Why bother learning a name when his next-door cellmate will have him killed in the shower tomorrow? How long he has till he gets out only matters in as much as an empty cell means I save a few miniscule dollars per day. The only criminals that tend to stand out are the ones who start trouble. And in enough numbers, they too just make up a general collective of “bad”. Many a prisoner has written or spoken about how prison reduces a man to a number. It’s worse thinking that from this distance, each prisoner is a microscopic part of a larger statistic.
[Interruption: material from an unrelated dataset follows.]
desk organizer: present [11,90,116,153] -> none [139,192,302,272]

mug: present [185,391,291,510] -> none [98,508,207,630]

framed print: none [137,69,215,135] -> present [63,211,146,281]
There’s an argument to be made about this being the purpose, an examination of how these people aren’t people but a series of multicolored pieces to be moved around and corralled into compliance with consequences you feel from a detached distance. The campaign would be the perfect place to put a punctuation mark on that statement of purpose, but instead, it’s a sub-HBO crime drama occasionally broken by comic book inserts. In the escape mode, you can play as a prisoner trying to Shawshank your way out of your own prison or a downloaded prison that feels tacked on and wafer thin compared to the massive number of options available in the main game.
The campaign’s real purpose seems to be the erstwhile, slapdash tutorial the sandbox mode will never provide. The man or woman who is actually in charge of that job for a prison somewhere in America would ultimately still be forced to face the human cost. This game dodges that responsibility whenever it gets too close to having to answer any deeper questions about what we’re meant to do for the incarcerated.
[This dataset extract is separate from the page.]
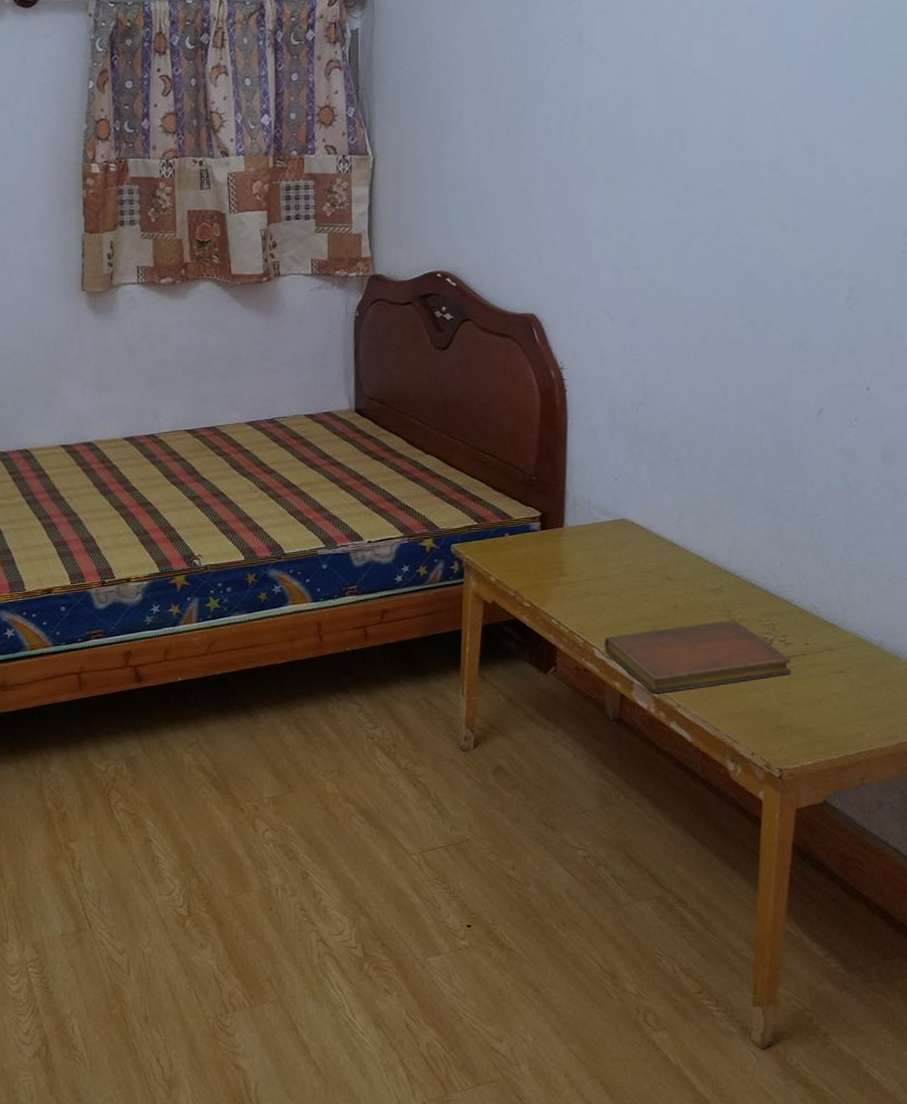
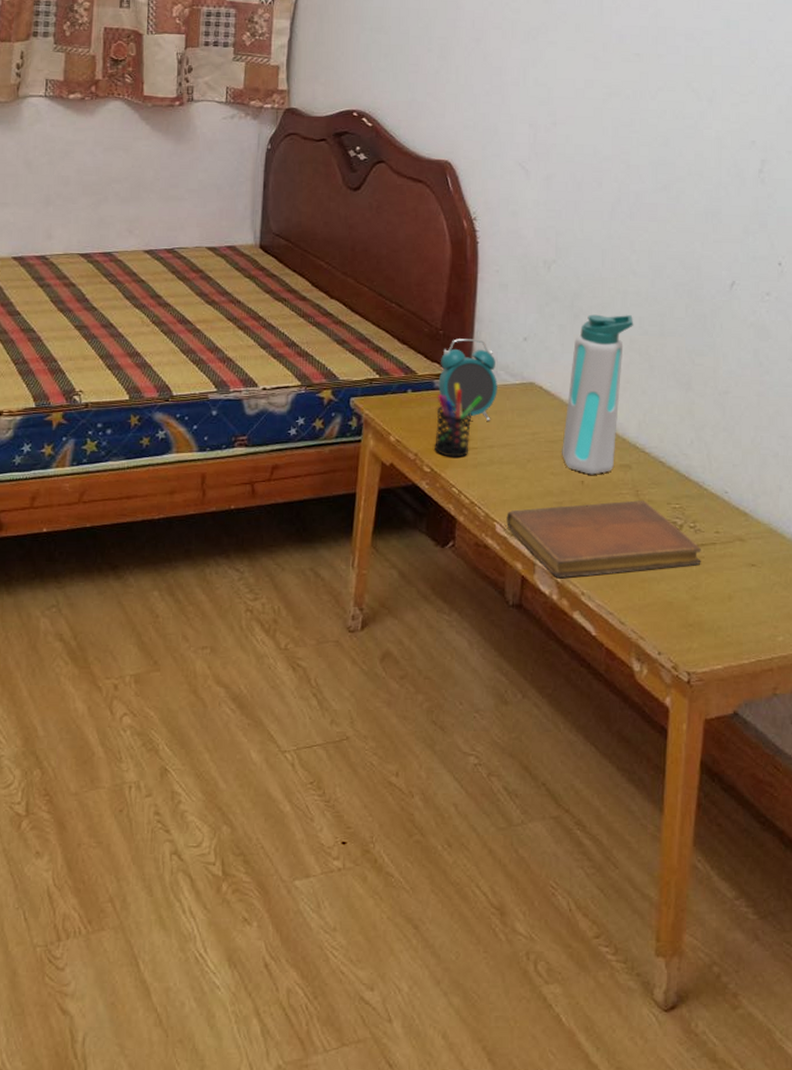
pen holder: none [533,524,577,593] -> present [435,382,483,459]
alarm clock: none [534,482,591,557] -> present [438,339,497,421]
water bottle: none [655,449,723,600] -> present [562,314,634,475]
Instead, managing your prison is functionally no different than making sure your Sims go to work in the morning. It involves stats to watch and growth to measure with hard numbers. It’s a marvel of, well, architecture. There are more and deeper games out there that allow for interesting feats of building. What Prison Architect dangles in front of every player is the opportunity to see a dark part of humanity from a different, vital angle. When it’s at its best–when you’re genuinely invested in prisoners’ quality of life, creating the best possible space for people to rehabilitate, and realizing just how many tools are at your disposal to accomplish it all–it is exactly that. And it’s worth playing for just that feeling. The loss of humanity Prison Architect breeds in its players could be its greatest strength, but without even an acknowledgement of that loss, the game stumbles instead of teaches.